Texto fornecido:
┄┄┄┄┄┄┄┄┄┄

Sunday, February 25, 2007

A INERÊNCIA DA VIOLÊNCIA NAS RELAÇÕES HUMANAS


Segundo o parecer de Bertrand Russell, o homem, na sua ânsia criadora, sofre duas resistências ou violências: a da Natureza e a dos seus semelhantes. Para combater a primeira, usa da ciência, para enfrentar a segunda, lança mão da política, isto é, da organização social.
Na opinião de Freud segundo marcuse, é a de que o sofrimento do homem é devido ao poderio esmagador da Natureza, à caducidade do seu próprio corpo e à insuficiência de medidas destinadas a regular as relações dos homens entre si, seja no seio da família, do Estado ou da Sociedade.
A violência da Natureza, nada tem que ver com a acção humana excepto na parte em que é contrariada pelo emprego da Ciência.
A caducidade do corpo humano não é mais do que outra violência natural, cujo significado ontológico pode ser objecto de especulação, mas cuja necessidade é inerente à substância material universal.
Ficamos, assim, apenas em face da violência provinda das relações humanas, cujos paroxismos - o da guerra e o dos processos de guerra em tempo de paz - não são objecto deste estudo. E, então, resta-nos a violência na paz, que, segundo alguns, não se revela apenas por acções, mas também por omissões. Efectivamente, poderiamos ter aludidi, ao tratar-se do exercício da violência da guerra, à violência por omissão quando se considera como tal a não intervenção numa luta armada interna noutro país ou externa entre países que permita à parte mais forte oprimir ou esmagar a parte mais fraca.
Mas também num quadro não bélico ou aparentemente de paz pode dar-se a violência por omissão quando se verifica a inacção de quem depende a melhoria da parte mais fraca ou em estado de carência, inacção que obsta à libertação do estado de frustração em que esta vive, sendo a violência tanto maior quando menor é a esperança do abandonado ou quanto maior é o sentimento da sua mortificação. A esta violência consentidora dum estado de injustiça se fará adiante o devido comentário.
Tem cabimento desde já registar que, se a omissão pode revestir o carácter de acto violento, o mesmo pode acontecer com actos normal ou intrinsecamente pacíficos, isto é, actos que, fora do contexto de uma situação de conflito, nada podem oferecer de violento. Assim sucede com as chamadas greves de zelo, isto é, o desempenho metódico, escrupuloso, pelos oficiais públicos das suas funções, que acarreta demoras à vida social ou produz efeitos onerosos na sobrecarga de trabalho de outros serviços. Não se deve confundir a greve de zelo com a greve ao invés, que consiste em praticar actos necessários da competência dos poderes públicos, como sucedeu em Itália em 1956, quando os grevistas procederam à reparação gratuita de uma estrada, no sentido de chamar a atenção para a urgência da obra e para o desemprego.

┄┄┄┄┄┄┄┄┄┄

Dados brutos:
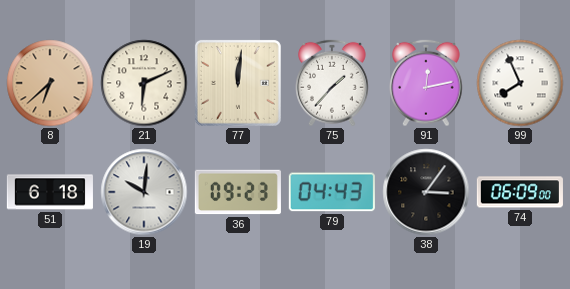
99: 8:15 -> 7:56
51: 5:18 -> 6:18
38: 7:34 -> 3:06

┄┄┄┄┄┄┄┄┄┄

Exercício escrito 1: No texto sobre a violência nas relações humanas, o que fizeram os grevistas em Itália em 1956?
Exercício escrito 2: Reproduza, do texto sobre a violência nas relações humanas, o trecho que começa em "A INERÊNCIA DA" e segue até "ou da Sociedade.".
Exercício escrito 3: Prossiga o texto sobre a violência nas relações humanas a partir do ponto em que ele termina.

Resultado final 1: Procederam à reparação gratuita de uma estrada.

Resultado final 2:
A INERÊNCIA DA VIOLÊNCIA NAS RELAÇÕES HUMANAS


Segundo o parecer de Bertrand Russell, o homem, na sua ânsia criadora, sofre duas resistências ou violências: a da Natureza e a dos seus semelhantes. Para combater a primeira, usa da ciência, para enfrentar a segunda, lança mão da política, isto é, da organização social.
Na opinião de Freud segundo marcuse, é a de que o sofrimento do homem é devido ao poderio esmagador da Natureza, à caducidade do seu próprio corpo e à insuficiência de medidas destinadas a regular as relações dos homens entre si, seja no seio da família, do Estado ou da Sociedade.

Resultado final 3:
O exame pormenorizado da bagagem dos viajantes pelos funcionários da alfãndega é do primeiro tipo, a autuação das mais ligeiras contravenções de trânsito pela polícia no sentido de sobrecarregar os tribunais é exemplo do segundo.
A própria abstenção é havida por violência, como tem sucedido na África do Sul, quando subitamente a população negra deixava de comprar um produto quaotidiano ou decidia não utilizar os transportes públicos interurbanos, viajando a pé embora à custa de grande esforço e de muito tempo perdido.
Estes actos inocentes ou estas abstenções estão, entretanto, incluídos no que se chama a violência silenciosa, de que se tratará.
Consequentemente, parece ser de aceitar que a violência das relações humanas se verifica em todas as circuntâncias, pois mesmo a evangelização ou a filantropia encerram em si a violência da doçura motivada pelo desejo de conquistar, pelo menos espiritualmente, a parte mais fraca, isto é, a parte recebedora.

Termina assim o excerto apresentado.